Thank you - I guess the question is more what’s needed to pass. Sure, to know everything with maybe a few slip ups I should be at like 85-90, but is that necessary? Or is getting high 70s on the benchmark and FINRA practice enough to pass the real exam?

Not trying to fail, but also not trying to score 90s when above 70 is a pass. Thanks for the well wishes!

 

Past results say you should be hitting 80 on knopman to feel safe. The FINRA practice test (in my own opinion) is way way easier than the real thing. So a 70 on that doesn't say much. I would say the real test feels harder than knopman bcuz the stakes are high and the questions are asked in different ways. I was more nervous handing that test in than in any exam I took in college. It's ridiculous to ask "what's needed to pass" because no one can tell you. But everyone says clip a few 80s on practice knopman and that's how you know. 

 

You'll be good, I studied for SIE in two days scoring between 50 and 70's on practice tests. Truth is, the actual test is much easier than most practice tests.

 

my guy is a junior in recruiting, never been on a desk, and he took the SIE in 2 days. lol ok

 

Let’s put it this way: it will VERY bad to your firm and hurt your junior competency brand if you fail this test. Do you really want to be on the borderline if you have time to up your score to the mid 80s? Treat these exams with the same vigor to perform as you would in the first weeks hitting the desk. You expect to put in 70-80 hour weeks, treat these exams as if you are studying full time.

Don’t pacify yourself into thinking any of these exams are easy because some rando on WSO said they opened the book Friday and aced it with an hour of time left on Saturday while failing every single Knopman exam in between. Maybe God was with them but there is no guarantee he will be with YOU. Control the controllable, don’t be the idiot with his tail between his legs because he didn’t take any of the entrance exams seriously. It’s your future.

 

I sat for the SIE earlier this week and passed. My bank uses Knopman as well.

Few thoughts:

The actual exam content was very similar to the Q Bank and Benchmark Exams. The wording in the questions, was not. This threw me off pretty bad and resulted in me “marking for review” about 16 questions by the time I got to the end. I was able to knock it down to 5 questions I truly felt were 50/50. Ultimately, I stuck to answers I was familiar with that we’re relevant to the topic of the question.

The answer choices for a good portion of the exam were much more straightforward than the Q Bank, very “point and shoot”. This allowed me to bang through a solid number of questions.

If you don’t know the answer with 100% confidence, pick the answer that is most closely associated with the broader topic of the question.

Be careful with answer choices that are absolute (Ex. “Under no circumstance” etc.), there are circumstances where this is the case, but there are many where exceptions may apply.

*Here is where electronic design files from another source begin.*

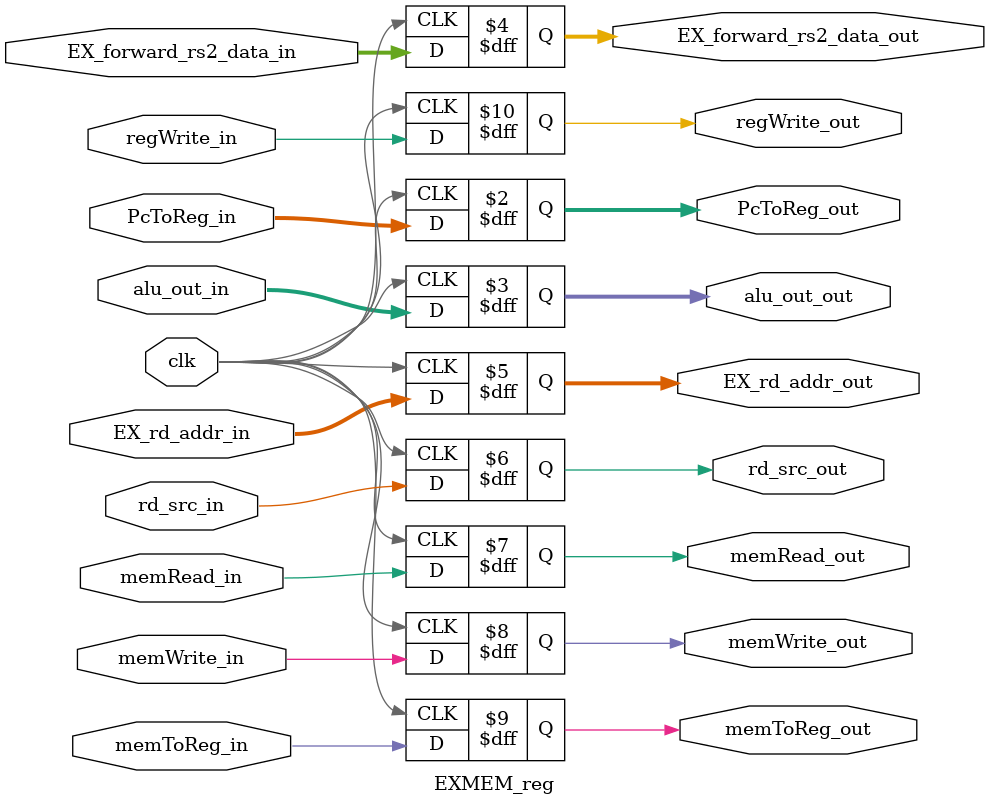
<source format=v>
module EXMEM_reg(
    input clk,
    input [31:0] PcToReg_in,
    input [31:0] alu_out_in,
    input [31:0] EX_forward_rs2_data_in,
    input [4:0] EX_rd_addr_in,
    input rd_src_in,
    input memRead_in,
    input memWrite_in,
    input memToReg_in,
    input regWrite_in,
    output reg [31:0] PcToReg_out,
    output reg [31:0] alu_out_out,
    output reg [31:0] EX_forward_rs2_data_out,
    output reg [4:0] EX_rd_addr_out,
    output reg rd_src_out,
    output reg memRead_out,
    output reg memWrite_out,
    output reg memToReg_out,
    output reg regWrite_out
);

    always@(posedge clk)begin
        PcToReg_out = PcToReg_in;
        alu_out_out = alu_out_in;
        EX_forward_rs2_data_out = EX_forward_rs2_data_in;
        EX_rd_addr_out = EX_rd_addr_in;
        rd_src_out = rd_src_in;
        memRead_out = memRead_in;
        memWrite_out = memWrite_in;
        memToReg_out = memToReg_in;
        regWrite_out = regWrite_in;
    end

endmodule
</source>
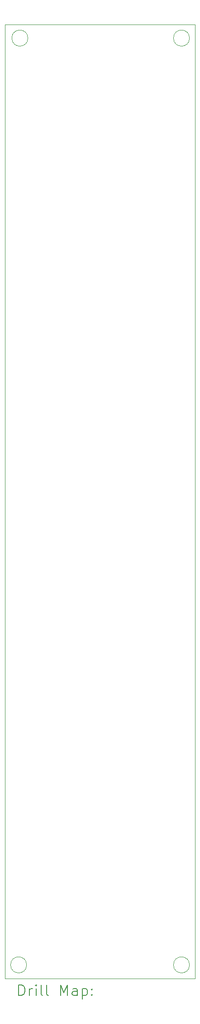
<source format=gbr>
%TF.GenerationSoftware,KiCad,Pcbnew,7.0.11-2.fc39*%
%TF.CreationDate,2024-04-23T12:03:12+00:00*%
%TF.ProjectId,Smart Prusa MK4 enclosure,536d6172-7420-4507-9275-7361204d4b34,1.2*%
%TF.SameCoordinates,Original*%
%TF.FileFunction,Drillmap*%
%TF.FilePolarity,Positive*%
%FSLAX45Y45*%
G04 Gerber Fmt 4.5, Leading zero omitted, Abs format (unit mm)*
G04 Created by KiCad (PCBNEW 7.0.11-2.fc39) date 2024-04-23 12:03:12*
%MOMM*%
%LPD*%
G01*
G04 APERTURE LIST*
%ADD10C,0.100000*%
%ADD11C,0.200000*%
G04 APERTURE END LIST*
D10*
X5588000Y-1651000D02*
X5588000Y-19431000D01*
X2459000Y-1905000D02*
G75*
G03*
X2159000Y-1905000I-150000J0D01*
G01*
X2159000Y-1905000D02*
G75*
G03*
X2459000Y-1905000I150000J0D01*
G01*
X5484000Y-19177000D02*
G75*
G03*
X5184000Y-19177000I-150000J0D01*
G01*
X5184000Y-19177000D02*
G75*
G03*
X5484000Y-19177000I150000J0D01*
G01*
X2436000Y-19177000D02*
G75*
G03*
X2136000Y-19177000I-150000J0D01*
G01*
X2136000Y-19177000D02*
G75*
G03*
X2436000Y-19177000I150000J0D01*
G01*
X2032000Y-1651000D02*
X5588000Y-1651000D01*
X5484000Y-1905000D02*
G75*
G03*
X5184000Y-1905000I-150000J0D01*
G01*
X5184000Y-1905000D02*
G75*
G03*
X5484000Y-1905000I150000J0D01*
G01*
X5588000Y-19431000D02*
X2032000Y-19431000D01*
X2032000Y-19431000D02*
X2032000Y-1651000D01*
D11*
X2287777Y-19747484D02*
X2287777Y-19547484D01*
X2287777Y-19547484D02*
X2335396Y-19547484D01*
X2335396Y-19547484D02*
X2363967Y-19557008D01*
X2363967Y-19557008D02*
X2383015Y-19576055D01*
X2383015Y-19576055D02*
X2392539Y-19595103D01*
X2392539Y-19595103D02*
X2402063Y-19633198D01*
X2402063Y-19633198D02*
X2402063Y-19661770D01*
X2402063Y-19661770D02*
X2392539Y-19699865D01*
X2392539Y-19699865D02*
X2383015Y-19718912D01*
X2383015Y-19718912D02*
X2363967Y-19737960D01*
X2363967Y-19737960D02*
X2335396Y-19747484D01*
X2335396Y-19747484D02*
X2287777Y-19747484D01*
X2487777Y-19747484D02*
X2487777Y-19614150D01*
X2487777Y-19652246D02*
X2497301Y-19633198D01*
X2497301Y-19633198D02*
X2506824Y-19623674D01*
X2506824Y-19623674D02*
X2525872Y-19614150D01*
X2525872Y-19614150D02*
X2544920Y-19614150D01*
X2611586Y-19747484D02*
X2611586Y-19614150D01*
X2611586Y-19547484D02*
X2602063Y-19557008D01*
X2602063Y-19557008D02*
X2611586Y-19566531D01*
X2611586Y-19566531D02*
X2621110Y-19557008D01*
X2621110Y-19557008D02*
X2611586Y-19547484D01*
X2611586Y-19547484D02*
X2611586Y-19566531D01*
X2735396Y-19747484D02*
X2716348Y-19737960D01*
X2716348Y-19737960D02*
X2706824Y-19718912D01*
X2706824Y-19718912D02*
X2706824Y-19547484D01*
X2840158Y-19747484D02*
X2821110Y-19737960D01*
X2821110Y-19737960D02*
X2811586Y-19718912D01*
X2811586Y-19718912D02*
X2811586Y-19547484D01*
X3068729Y-19747484D02*
X3068729Y-19547484D01*
X3068729Y-19547484D02*
X3135396Y-19690341D01*
X3135396Y-19690341D02*
X3202062Y-19547484D01*
X3202062Y-19547484D02*
X3202062Y-19747484D01*
X3383015Y-19747484D02*
X3383015Y-19642722D01*
X3383015Y-19642722D02*
X3373491Y-19623674D01*
X3373491Y-19623674D02*
X3354443Y-19614150D01*
X3354443Y-19614150D02*
X3316348Y-19614150D01*
X3316348Y-19614150D02*
X3297301Y-19623674D01*
X3383015Y-19737960D02*
X3363967Y-19747484D01*
X3363967Y-19747484D02*
X3316348Y-19747484D01*
X3316348Y-19747484D02*
X3297301Y-19737960D01*
X3297301Y-19737960D02*
X3287777Y-19718912D01*
X3287777Y-19718912D02*
X3287777Y-19699865D01*
X3287777Y-19699865D02*
X3297301Y-19680817D01*
X3297301Y-19680817D02*
X3316348Y-19671293D01*
X3316348Y-19671293D02*
X3363967Y-19671293D01*
X3363967Y-19671293D02*
X3383015Y-19661770D01*
X3478253Y-19614150D02*
X3478253Y-19814150D01*
X3478253Y-19623674D02*
X3497301Y-19614150D01*
X3497301Y-19614150D02*
X3535396Y-19614150D01*
X3535396Y-19614150D02*
X3554443Y-19623674D01*
X3554443Y-19623674D02*
X3563967Y-19633198D01*
X3563967Y-19633198D02*
X3573491Y-19652246D01*
X3573491Y-19652246D02*
X3573491Y-19709389D01*
X3573491Y-19709389D02*
X3563967Y-19728436D01*
X3563967Y-19728436D02*
X3554443Y-19737960D01*
X3554443Y-19737960D02*
X3535396Y-19747484D01*
X3535396Y-19747484D02*
X3497301Y-19747484D01*
X3497301Y-19747484D02*
X3478253Y-19737960D01*
X3659205Y-19728436D02*
X3668729Y-19737960D01*
X3668729Y-19737960D02*
X3659205Y-19747484D01*
X3659205Y-19747484D02*
X3649682Y-19737960D01*
X3649682Y-19737960D02*
X3659205Y-19728436D01*
X3659205Y-19728436D02*
X3659205Y-19747484D01*
X3659205Y-19623674D02*
X3668729Y-19633198D01*
X3668729Y-19633198D02*
X3659205Y-19642722D01*
X3659205Y-19642722D02*
X3649682Y-19633198D01*
X3649682Y-19633198D02*
X3659205Y-19623674D01*
X3659205Y-19623674D02*
X3659205Y-19642722D01*
M02*

</source>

One of the questions that threw me off was “Gross National Product is defined as:” — so know the difference between GDP and GNP.

Know the bond pyramid for yields on discount and premium bonds. If you having trouble remembering, look at it in your car right before you go in and immediately write it down on the piece of paper you get during the exam.

——

I was scoring mid 70’s until a few days before my actual exam, when I got an 81 and an 89 on 2/3 benchmark exams. General consensus is 80’s is a safe buffer to pass.

You got this.

 

People heere are freaking you out my guy. Just follow Knopman's advice and you'll be golden. The idea is not to focus on question volume but on quality. Focus on undeerstanding all of the answers in the question and why they are right/wrong, what they are. 

I think you're in a good spot, keep on working at it and get some sleep.